Self study for 3 days, beat the old version of AlphaGo
Self study for 3 days, beat the old version of AlphaGo

In addition to the above differences, AlphaGo Zero in 3 aspects compared with the previous
version has obvious difference
The training time axis of AlphaGo-Zero
First, AlphaGo Zero only uses black and white on the chessboard as input, while the former
The training time axis of AlphaGo-Zero
First, AlphaGo Zero only uses black and white on the chessboard as input, while the former
includes a small number of artificially designed feature inputs
Secondly, AlphaGo Zero uses only a single neural network.
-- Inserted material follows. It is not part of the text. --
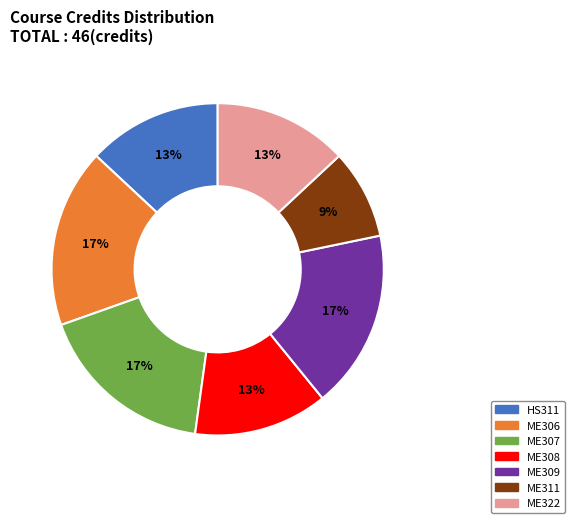

Does ME309 account for over 50% of the chart?

No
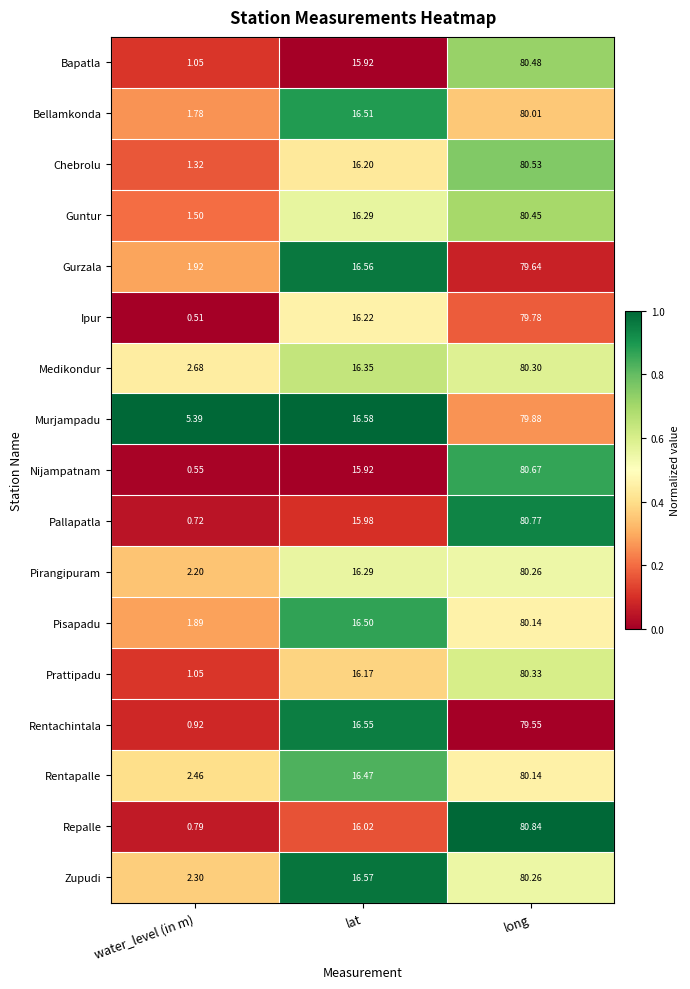

Which label corresponds to the largest value in the chart?

long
In previous versions, the AlphaGo
Secondly, AlphaGo Zero uses only a single neural network. In previous versions, the AlphaGo
uses the strategy of "network" to choose the next move, and the use of "value network" to
forecast each step after the winner. But in the new version, the two neural network can be made
one. It can get the training and evaluation more efficient.
Third, AlphaGo Zero does not use the fast, random walk method. In previous versions, AlphaGo
Third, AlphaGo Zero does not use the fast, random walk method. In previous versions, AlphaGo
is fast walk method to predict which game player will win the game from the current situation.
On the contrary, the new version is to rely on the high quality of the neural network to evaluate
game situation.

AlphaGo several versions of the rankings
According to Kazakhstan Biscay and Silva introduction, these different help version of AlphaGo
has improved in the system, and the change of the algorithm make the system to become
stronger and more effective.
After just 3 days of self training, AlphaGo Zero on the strong beats the previous victory over Li
Shishi in the old version of AlphaGo, they are 100:0. After 40 days of self training, AlphaGo Zero
beat AlphaGo Master version. "Master" beat the world's top players, even including kija ranked
first in the world.
To promote the progress of human society using artificial intelligence DeepMind mission, the
To promote the progress of human society using artificial intelligence DeepMind mission, the
ultimate AlphaGo didn't go, their goal has been to use AlphaGo to create a general, explore the
ultimate tools of the universe of.AlphaGo Zero's ascension, let DeepMind see a change in the
fate of mankind by using the artificial intelligence technology breakthrough. They are currently
active and the British medical institutions and power energy sector cooperation, improve the
treatment efficiency and energy efficiency.